How Siblings’ Gender Can Affect a Child’s Development

“It’s the longest-lasting relationship that most people have,” said Susan M. McHale, a professor at Penn State University whose research focuses on siblings. Although there are not many studies of siblings in later life, she said, those that we have show that people who have closer relationships with their siblings are healthier in older age.

The research shows, she said, that parents tend to spend relatively more time with a child of the same sex as the parent — but that when parents have children of both sexes, the discrepancy shrinks, at least in the U.S. families they have studied.

“Where there’s an ethic of trying to treat your children the same, having a sibling of the other sex can lead to your having more time with your opposite sex parent,” Dr. McHale said. “Younger brothers with older sisters spend more time with mothers than younger brothers with older brothers.”

Like birth order, sometimes sex differences can play into — or be perceived to play into — differential treatment, which is the biggest source of conflict and bad feeling in sibling relationships. In other studies, Dr. McHale and her research team have also looked at parents’ differential treatment of their children.
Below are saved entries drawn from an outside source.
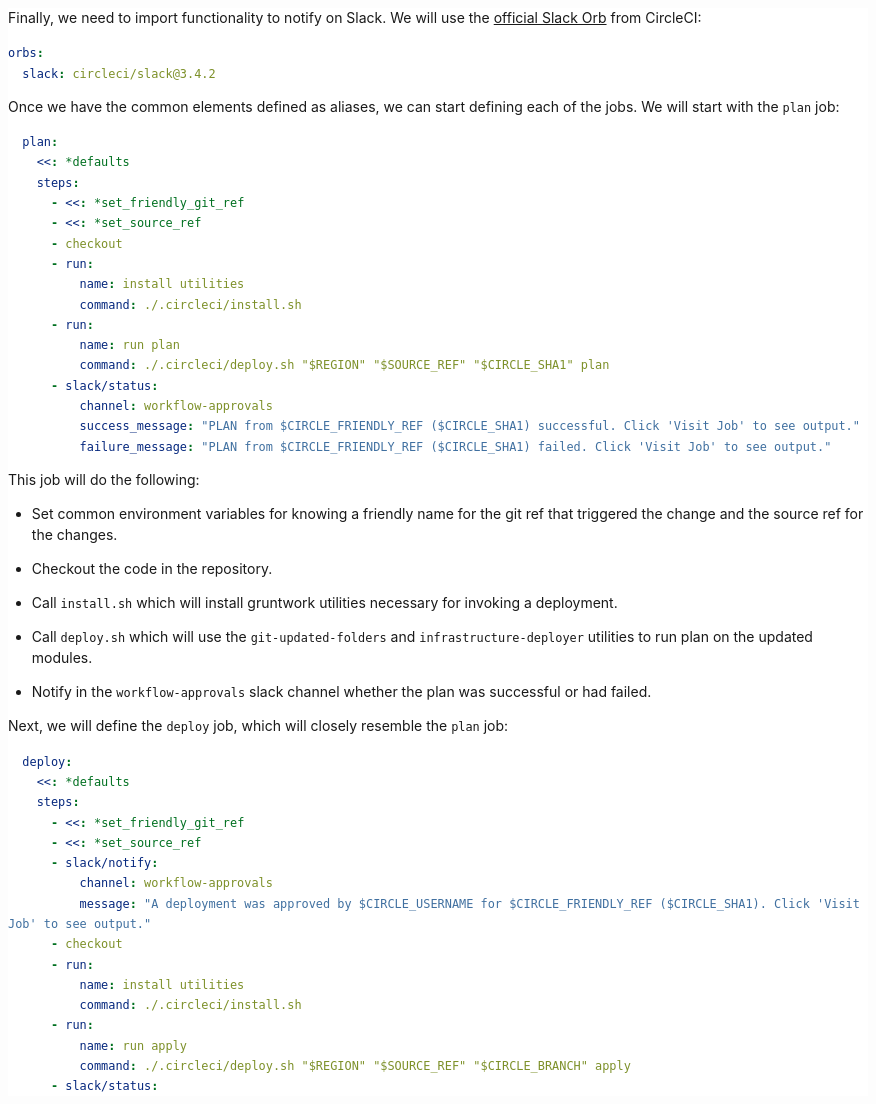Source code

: Finally, we need to import functionality to notify on Slack. We will use the
[official Slack Orb](https://github.com/CircleCI-Public/slack-orb) from CircleCI:

```yaml title="infrastructure-live/.circleci/config.yml"
orbs:
  slack: circleci/slack@3.4.2
```

Once we have the common elements defined as aliases, we can start defining each of the jobs. We will start with the
`plan` job:

```yaml title="infrastructure-live/.circleci/config.yml"
  plan:
    <<: *defaults
    steps:
      - <<: *set_friendly_git_ref
      - <<: *set_source_ref
      - checkout
      - run:
          name: install utilities
          command: ./.circleci/install.sh
      - run:
          name: run plan
          command: ./.circleci/deploy.sh "$REGION" "$SOURCE_REF" "$CIRCLE_SHA1" plan
      - slack/status:
          channel: workflow-approvals
          success_message: "PLAN from $CIRCLE_FRIENDLY_REF ($CIRCLE_SHA1) successful. Click 'Visit Job' to see output."
          failure_message: "PLAN from $CIRCLE_FRIENDLY_REF ($CIRCLE_SHA1) failed. Click 'Visit Job' to see output."
```

This job will do the following:

- Set common environment variables for knowing a friendly name for the git ref that triggered the change and the source
  ref for the changes.

- Checkout the code in the repository.

- Call `install.sh` which will install gruntwork utilities necessary for invoking a deployment.

- Call `deploy.sh` which will use the `git-updated-folders` and `infrastructure-deployer` utilities to run plan on the
  updated modules.

- Notify in the `workflow-approvals` slack channel whether the plan was successful or had failed.

Next, we will define the `deploy` job, which will closely resemble the `plan` job:

```yaml title="infrastructure-live/.circleci/config.yml"
  deploy:
    <<: *defaults
    steps:
      - <<: *set_friendly_git_ref
      - <<: *set_source_ref
      - slack/notify:
          channel: workflow-approvals
          message: "A deployment was approved by $CIRCLE_USERNAME for $CIRCLE_FRIENDLY_REF ($CIRCLE_SHA1). Click 'Visit Job' to see output."
      - checkout
      - run:
          name: install utilities
          command: ./.circleci/install.sh
      - run:
          name: run apply
          command: ./.circleci/deploy.sh "$REGION" "$SOURCE_REF" "$CIRCLE_BRANCH" apply
      - slack/status:
```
Children who perceive that the other sibling is the favorite, she said, are at risk for depression and risky behavior, but those negative consequences are mitigated when there’s a reason for the differential treatment, and parents explain it so children see it as fair: “Your brother has needs right now that require some special attention.”

In another study, parents were asked if one child was smarter than the other, and then the researchers looked over time at the children’s math and science grades in school. If the children’s grades at the start of the study were held constant, the parental attitudes predicted whether or not differences would develop and increase over time.

As children get older, the influence of the sibling relationship affects adolescent behavior and development. When it comes to heterosexual romantic relationships, adolescents who have an other-sex sibling “grow faster in their romantic competence” than those with a same-sex sibling, Dr. McHale said.

Other research has suggested, Dr. Zietsch wrote, that “males with more older brothers are more likely to be gay,” referencing the so-called fraternal birth order effect, which is thought to be linked to biological processes involving the mother’s immune system during pregnancy.